■ Work to be completed ■
Go through the listing below and list every line with "apartments".

■ Data provided ■

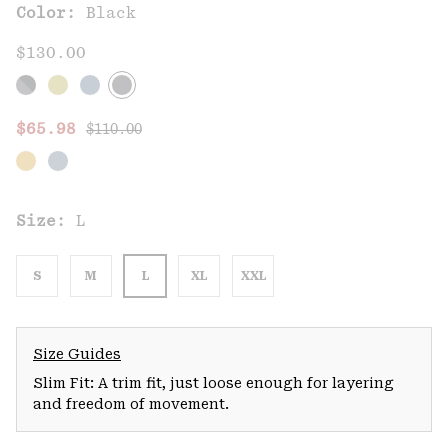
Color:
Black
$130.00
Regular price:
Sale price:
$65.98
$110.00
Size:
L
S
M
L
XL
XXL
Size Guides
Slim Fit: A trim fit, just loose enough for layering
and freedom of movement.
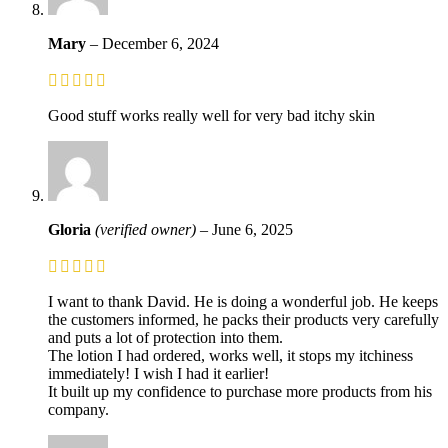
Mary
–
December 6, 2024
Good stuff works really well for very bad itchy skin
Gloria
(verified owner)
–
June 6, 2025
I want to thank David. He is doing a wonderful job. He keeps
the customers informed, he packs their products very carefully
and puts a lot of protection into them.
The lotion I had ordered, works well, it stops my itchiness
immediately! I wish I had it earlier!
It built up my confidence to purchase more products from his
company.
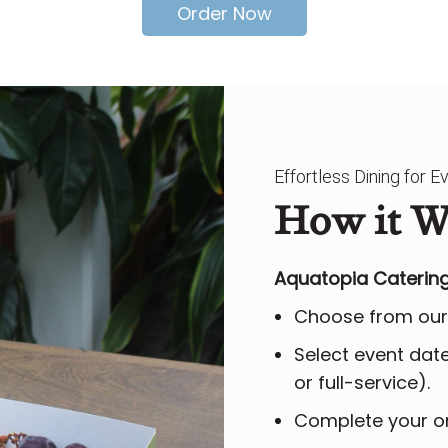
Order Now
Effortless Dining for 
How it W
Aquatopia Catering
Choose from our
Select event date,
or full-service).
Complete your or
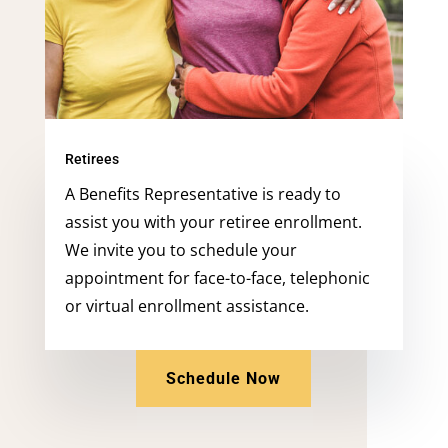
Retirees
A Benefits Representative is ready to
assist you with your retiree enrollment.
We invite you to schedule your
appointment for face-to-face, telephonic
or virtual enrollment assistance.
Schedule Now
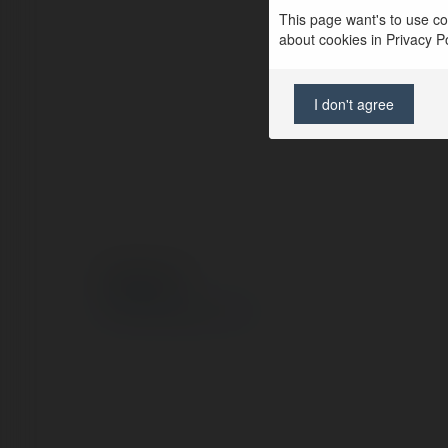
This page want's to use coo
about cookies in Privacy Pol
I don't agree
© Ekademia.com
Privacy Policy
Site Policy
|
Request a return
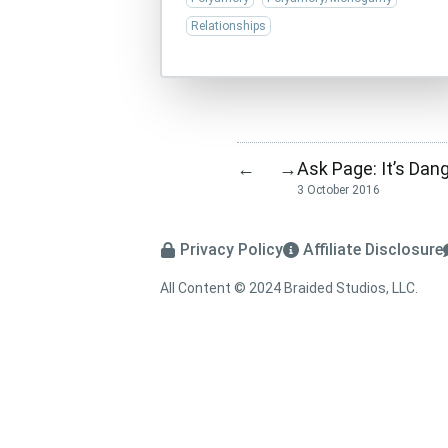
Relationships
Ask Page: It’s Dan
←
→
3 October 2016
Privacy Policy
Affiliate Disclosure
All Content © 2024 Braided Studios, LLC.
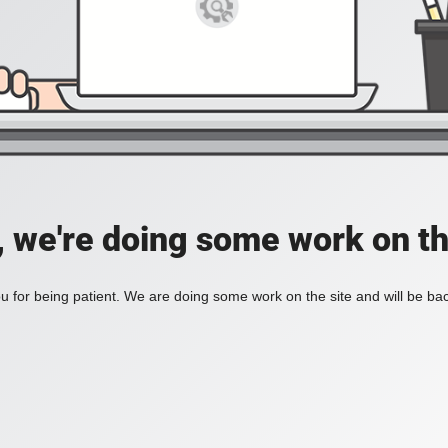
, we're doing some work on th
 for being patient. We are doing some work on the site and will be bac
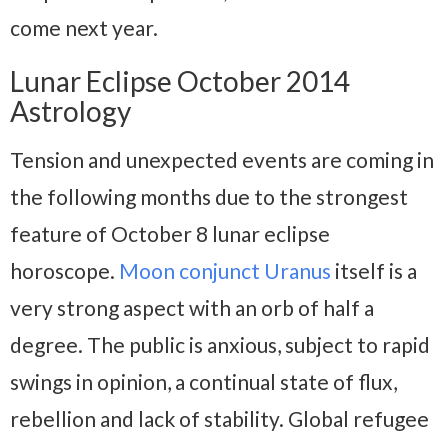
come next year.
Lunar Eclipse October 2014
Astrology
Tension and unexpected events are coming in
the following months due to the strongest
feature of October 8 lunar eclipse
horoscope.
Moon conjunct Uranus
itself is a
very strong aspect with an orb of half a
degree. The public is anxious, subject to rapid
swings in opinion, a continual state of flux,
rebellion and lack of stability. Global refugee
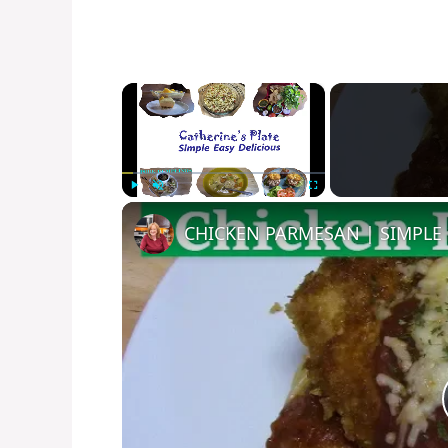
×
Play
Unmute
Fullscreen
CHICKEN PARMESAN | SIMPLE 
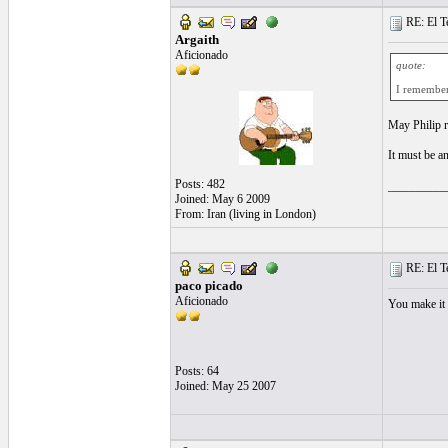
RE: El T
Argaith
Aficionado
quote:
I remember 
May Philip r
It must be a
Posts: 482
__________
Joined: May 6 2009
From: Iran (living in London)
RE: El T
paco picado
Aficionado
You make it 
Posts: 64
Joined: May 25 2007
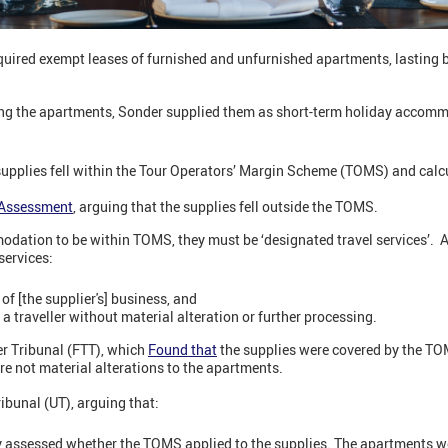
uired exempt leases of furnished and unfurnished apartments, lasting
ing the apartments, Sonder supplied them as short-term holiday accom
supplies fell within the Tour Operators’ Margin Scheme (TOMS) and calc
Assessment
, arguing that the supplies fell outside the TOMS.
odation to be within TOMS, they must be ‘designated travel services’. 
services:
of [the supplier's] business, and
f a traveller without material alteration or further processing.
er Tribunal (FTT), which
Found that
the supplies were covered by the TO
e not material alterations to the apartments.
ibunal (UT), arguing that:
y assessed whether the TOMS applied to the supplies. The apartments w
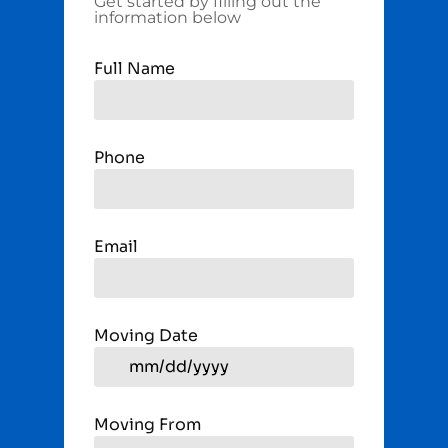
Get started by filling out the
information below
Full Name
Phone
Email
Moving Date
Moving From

■ Reply to the exercise ■
uired exempt leases of furnished and unfurnished apartments, lasting
ing the apartments, Sonder supplied them as short-term holiday accom
e not material alterations to the apartments.
y assessed whether the TOMS applied to the supplies. The apartments w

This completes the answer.